▼
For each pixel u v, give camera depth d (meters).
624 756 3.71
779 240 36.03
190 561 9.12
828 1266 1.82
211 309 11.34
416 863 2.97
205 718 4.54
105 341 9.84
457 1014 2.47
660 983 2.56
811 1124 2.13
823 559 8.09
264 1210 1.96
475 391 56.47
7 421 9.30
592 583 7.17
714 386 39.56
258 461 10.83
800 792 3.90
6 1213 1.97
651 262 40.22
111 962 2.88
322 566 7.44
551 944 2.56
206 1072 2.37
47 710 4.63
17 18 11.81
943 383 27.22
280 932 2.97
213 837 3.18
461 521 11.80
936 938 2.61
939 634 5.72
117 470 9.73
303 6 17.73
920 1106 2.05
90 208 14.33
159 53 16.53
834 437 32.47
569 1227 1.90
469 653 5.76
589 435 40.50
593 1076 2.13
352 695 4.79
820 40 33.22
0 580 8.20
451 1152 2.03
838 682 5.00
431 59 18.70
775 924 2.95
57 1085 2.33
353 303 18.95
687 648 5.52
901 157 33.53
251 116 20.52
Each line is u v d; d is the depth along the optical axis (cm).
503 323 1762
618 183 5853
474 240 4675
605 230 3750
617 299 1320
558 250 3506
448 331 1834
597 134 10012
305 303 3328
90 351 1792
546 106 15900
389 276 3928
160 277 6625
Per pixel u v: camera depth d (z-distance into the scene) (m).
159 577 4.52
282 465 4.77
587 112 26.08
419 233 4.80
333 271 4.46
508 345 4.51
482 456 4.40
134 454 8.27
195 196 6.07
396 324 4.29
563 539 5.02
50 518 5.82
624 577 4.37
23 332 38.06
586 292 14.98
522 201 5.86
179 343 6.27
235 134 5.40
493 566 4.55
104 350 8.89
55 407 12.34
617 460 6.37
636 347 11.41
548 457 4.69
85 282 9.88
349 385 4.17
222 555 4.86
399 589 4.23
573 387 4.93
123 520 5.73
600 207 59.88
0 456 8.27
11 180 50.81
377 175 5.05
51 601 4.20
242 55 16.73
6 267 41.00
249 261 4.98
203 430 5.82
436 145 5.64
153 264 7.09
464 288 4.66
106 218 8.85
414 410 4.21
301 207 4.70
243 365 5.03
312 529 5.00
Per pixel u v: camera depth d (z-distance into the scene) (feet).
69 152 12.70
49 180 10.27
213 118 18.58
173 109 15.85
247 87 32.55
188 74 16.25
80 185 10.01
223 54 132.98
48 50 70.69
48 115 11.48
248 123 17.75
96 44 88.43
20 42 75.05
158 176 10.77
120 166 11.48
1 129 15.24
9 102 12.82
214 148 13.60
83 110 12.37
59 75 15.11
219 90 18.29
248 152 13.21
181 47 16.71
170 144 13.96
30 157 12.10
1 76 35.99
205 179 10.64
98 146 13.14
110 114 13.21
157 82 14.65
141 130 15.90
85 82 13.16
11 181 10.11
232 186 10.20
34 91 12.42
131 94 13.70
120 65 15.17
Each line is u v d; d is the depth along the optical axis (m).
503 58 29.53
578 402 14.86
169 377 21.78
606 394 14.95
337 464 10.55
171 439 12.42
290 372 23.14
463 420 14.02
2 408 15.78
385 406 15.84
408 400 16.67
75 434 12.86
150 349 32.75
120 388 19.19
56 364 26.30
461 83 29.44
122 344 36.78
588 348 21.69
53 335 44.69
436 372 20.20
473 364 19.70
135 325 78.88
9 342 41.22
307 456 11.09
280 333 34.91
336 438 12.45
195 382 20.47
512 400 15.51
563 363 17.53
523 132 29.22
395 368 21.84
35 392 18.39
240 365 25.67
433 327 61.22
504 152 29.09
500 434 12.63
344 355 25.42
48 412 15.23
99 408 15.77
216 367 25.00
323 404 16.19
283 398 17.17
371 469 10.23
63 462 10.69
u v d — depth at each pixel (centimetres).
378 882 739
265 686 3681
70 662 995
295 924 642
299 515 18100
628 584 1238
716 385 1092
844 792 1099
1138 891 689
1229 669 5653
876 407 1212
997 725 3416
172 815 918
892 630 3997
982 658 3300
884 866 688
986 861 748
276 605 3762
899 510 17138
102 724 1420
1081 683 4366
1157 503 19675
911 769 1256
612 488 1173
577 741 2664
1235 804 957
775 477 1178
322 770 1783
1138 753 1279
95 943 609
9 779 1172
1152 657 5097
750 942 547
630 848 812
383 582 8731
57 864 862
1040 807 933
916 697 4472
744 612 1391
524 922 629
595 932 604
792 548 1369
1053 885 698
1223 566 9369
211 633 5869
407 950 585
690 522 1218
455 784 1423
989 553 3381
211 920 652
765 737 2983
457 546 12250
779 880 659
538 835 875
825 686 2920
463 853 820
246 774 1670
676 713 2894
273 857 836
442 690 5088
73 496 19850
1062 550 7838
▲
Make an exact transcription of all the records.

For each pixel u v, give camera depth d (meters).
624 756 3.71
779 240 36.03
190 561 9.12
828 1266 1.82
211 309 11.34
416 863 2.97
205 718 4.54
105 341 9.84
457 1014 2.47
660 983 2.56
811 1124 2.13
823 559 8.09
264 1210 1.96
475 391 56.47
7 421 9.30
592 583 7.17
714 386 39.56
258 461 10.83
800 792 3.90
6 1213 1.97
651 262 40.22
111 962 2.88
322 566 7.44
551 944 2.56
206 1072 2.37
47 710 4.63
17 18 11.81
943 383 27.22
280 932 2.97
213 837 3.18
461 521 11.80
936 938 2.61
939 634 5.72
117 470 9.73
303 6 17.73
920 1106 2.05
90 208 14.33
159 53 16.53
834 437 32.47
569 1227 1.90
469 653 5.76
589 435 40.50
593 1076 2.13
352 695 4.79
820 40 33.22
0 580 8.20
451 1152 2.03
838 682 5.00
431 59 18.70
775 924 2.95
57 1085 2.33
353 303 18.95
687 648 5.52
901 157 33.53
251 116 20.52
Each line is u v d; d is the depth along the optical axis (cm).
503 323 1762
618 183 5853
474 240 4675
605 230 3750
617 299 1320
558 250 3506
448 331 1834
597 134 10012
305 303 3328
90 351 1792
546 106 15900
389 276 3928
160 277 6625
Per pixel u v: camera depth d (z-distance into the scene) (m).
159 577 4.52
282 465 4.77
587 112 26.08
419 233 4.80
333 271 4.46
508 345 4.51
482 456 4.40
134 454 8.27
195 196 6.07
396 324 4.29
563 539 5.02
50 518 5.82
624 577 4.37
23 332 38.06
586 292 14.98
522 201 5.86
179 343 6.27
235 134 5.40
493 566 4.55
104 350 8.89
55 407 12.34
617 460 6.37
636 347 11.41
548 457 4.69
85 282 9.88
349 385 4.17
222 555 4.86
399 589 4.23
573 387 4.93
123 520 5.73
600 207 59.88
0 456 8.27
11 180 50.81
377 175 5.05
51 601 4.20
242 55 16.73
6 267 41.00
249 261 4.98
203 430 5.82
436 145 5.64
153 264 7.09
464 288 4.66
106 218 8.85
414 410 4.21
301 207 4.70
243 365 5.03
312 529 5.00
Per pixel u v: camera depth d (z-distance into the scene) (feet).
69 152 12.70
49 180 10.27
213 118 18.58
173 109 15.85
247 87 32.55
188 74 16.25
80 185 10.01
223 54 132.98
48 50 70.69
48 115 11.48
248 123 17.75
96 44 88.43
20 42 75.05
158 176 10.77
120 166 11.48
1 129 15.24
9 102 12.82
214 148 13.60
83 110 12.37
59 75 15.11
219 90 18.29
248 152 13.21
181 47 16.71
170 144 13.96
30 157 12.10
1 76 35.99
205 179 10.64
98 146 13.14
110 114 13.21
157 82 14.65
141 130 15.90
85 82 13.16
11 181 10.11
232 186 10.20
34 91 12.42
131 94 13.70
120 65 15.17
Each line is u v d; d is the depth along the optical axis (m).
503 58 29.53
578 402 14.86
169 377 21.78
606 394 14.95
337 464 10.55
171 439 12.42
290 372 23.14
463 420 14.02
2 408 15.78
385 406 15.84
408 400 16.67
75 434 12.86
150 349 32.75
120 388 19.19
56 364 26.30
461 83 29.44
122 344 36.78
588 348 21.69
53 335 44.69
436 372 20.20
473 364 19.70
135 325 78.88
9 342 41.22
307 456 11.09
280 333 34.91
336 438 12.45
195 382 20.47
512 400 15.51
563 363 17.53
523 132 29.22
395 368 21.84
35 392 18.39
240 365 25.67
433 327 61.22
504 152 29.09
500 434 12.63
344 355 25.42
48 412 15.23
99 408 15.77
216 367 25.00
323 404 16.19
283 398 17.17
371 469 10.23
63 462 10.69
u v d — depth at each pixel (centimetres).
378 882 739
265 686 3681
70 662 995
295 924 642
299 515 18100
628 584 1238
716 385 1092
844 792 1099
1138 891 689
1229 669 5653
876 407 1212
997 725 3416
172 815 918
892 630 3997
982 658 3300
884 866 688
986 861 748
276 605 3762
899 510 17138
102 724 1420
1081 683 4366
1157 503 19675
911 769 1256
612 488 1173
577 741 2664
1235 804 957
775 477 1178
322 770 1783
1138 753 1279
95 943 609
9 779 1172
1152 657 5097
750 942 547
630 848 812
383 582 8731
57 864 862
1040 807 933
916 697 4472
744 612 1391
524 922 629
595 932 604
792 548 1369
1053 885 698
1223 566 9369
211 633 5869
407 950 585
690 522 1218
455 784 1423
989 553 3381
211 920 652
765 737 2983
457 546 12250
779 880 659
538 835 875
825 686 2920
463 853 820
246 774 1670
676 713 2894
273 857 836
442 690 5088
73 496 19850
1062 550 7838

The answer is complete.